Their remarks came as China and the US convened the third meeting of the China-US economic working group in Beijing on Monday and Tuesday, marking a significant step in ongoing efforts to address economic concerns and foster constructive dialogue between the two nations.

At the same time, Vice-Premier He Lifeng, who is China’s lead person for China-US economic and trade affairs, met on Tuesday with a delegation led by Jay Shambaugh, undersecretary for international affairs at the US Department of the Treasury, who was in Beijing for the meeting of the economic working group.

During the meeting, the vice-premier emphasized the need for both sides to leverage the channels provided by the China-US economic working group to deepen exchanges, build consensus and foster stable economic relations, with the goal of ensuring mutual benefits for the businesses and people of both nations.

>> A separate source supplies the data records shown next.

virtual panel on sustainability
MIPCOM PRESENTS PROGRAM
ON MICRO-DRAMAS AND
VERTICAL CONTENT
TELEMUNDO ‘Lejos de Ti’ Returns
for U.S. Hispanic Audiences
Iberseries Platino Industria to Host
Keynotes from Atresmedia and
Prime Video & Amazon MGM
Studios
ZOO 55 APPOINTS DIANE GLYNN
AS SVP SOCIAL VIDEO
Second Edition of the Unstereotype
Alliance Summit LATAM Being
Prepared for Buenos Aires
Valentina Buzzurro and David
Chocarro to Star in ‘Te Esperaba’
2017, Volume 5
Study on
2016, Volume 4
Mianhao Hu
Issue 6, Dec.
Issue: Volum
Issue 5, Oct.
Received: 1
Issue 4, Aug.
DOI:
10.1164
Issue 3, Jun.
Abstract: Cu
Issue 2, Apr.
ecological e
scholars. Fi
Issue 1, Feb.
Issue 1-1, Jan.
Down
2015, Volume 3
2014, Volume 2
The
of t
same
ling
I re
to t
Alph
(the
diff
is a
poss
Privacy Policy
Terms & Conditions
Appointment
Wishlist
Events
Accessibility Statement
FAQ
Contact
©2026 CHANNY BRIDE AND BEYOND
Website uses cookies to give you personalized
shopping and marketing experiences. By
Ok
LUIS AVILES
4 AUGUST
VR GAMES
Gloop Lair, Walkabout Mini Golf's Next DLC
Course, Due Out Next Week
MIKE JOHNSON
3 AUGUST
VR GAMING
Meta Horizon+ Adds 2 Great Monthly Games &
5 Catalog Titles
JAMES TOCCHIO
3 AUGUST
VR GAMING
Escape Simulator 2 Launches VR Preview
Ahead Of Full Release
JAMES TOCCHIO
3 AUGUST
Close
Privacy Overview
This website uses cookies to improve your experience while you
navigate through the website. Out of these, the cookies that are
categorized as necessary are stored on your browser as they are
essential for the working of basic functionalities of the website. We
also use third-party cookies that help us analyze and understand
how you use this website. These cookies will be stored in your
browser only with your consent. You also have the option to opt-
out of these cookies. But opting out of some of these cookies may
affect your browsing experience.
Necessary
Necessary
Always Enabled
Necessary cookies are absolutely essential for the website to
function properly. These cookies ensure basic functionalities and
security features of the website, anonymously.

“The meeting and the smooth running of the China-US economic working group mechanism established last year showed that the two countries have both realised the importance of maintaining communication and deepening co-operation,” said Lu Feng, a professor of economics at Peking University’s National School of Development.

“Both sides have expressed their concerns while seeking co-operation and improvement to bilateral economic and trade relations during recent talks, which at least will reduce misunderstanding or wrongful judgment,” Lu said.
Cui Fan, a professor at the University of International Business and Economics in Beijing, said that better Sino-US trade and economic relations will be beneficial for both countries as well as the world.

The two countries are expected to strengthen communication to better deal with challenges and pressures facing the whole world, such as climate change and the debt risk of some developing countries, Cui said. The two countries can also work together more on taxation in the digital economy under the framework of the G20, Cui added.

Lu said the academic community hopes that the world’s two largest economies will strengthen communication on economic situations and expand co-operation on macroeconomic policy co-ordination, in order to bring more positive factors to the global economy.

In addition, he said he believes that the two countries can work more closely together on multilateral governance in areas such as climate change response, debt issues of some developing countries and multilateral financial institutions.
Furthermore, China is capable of playing a bigger role in international financial institutions, Lu added.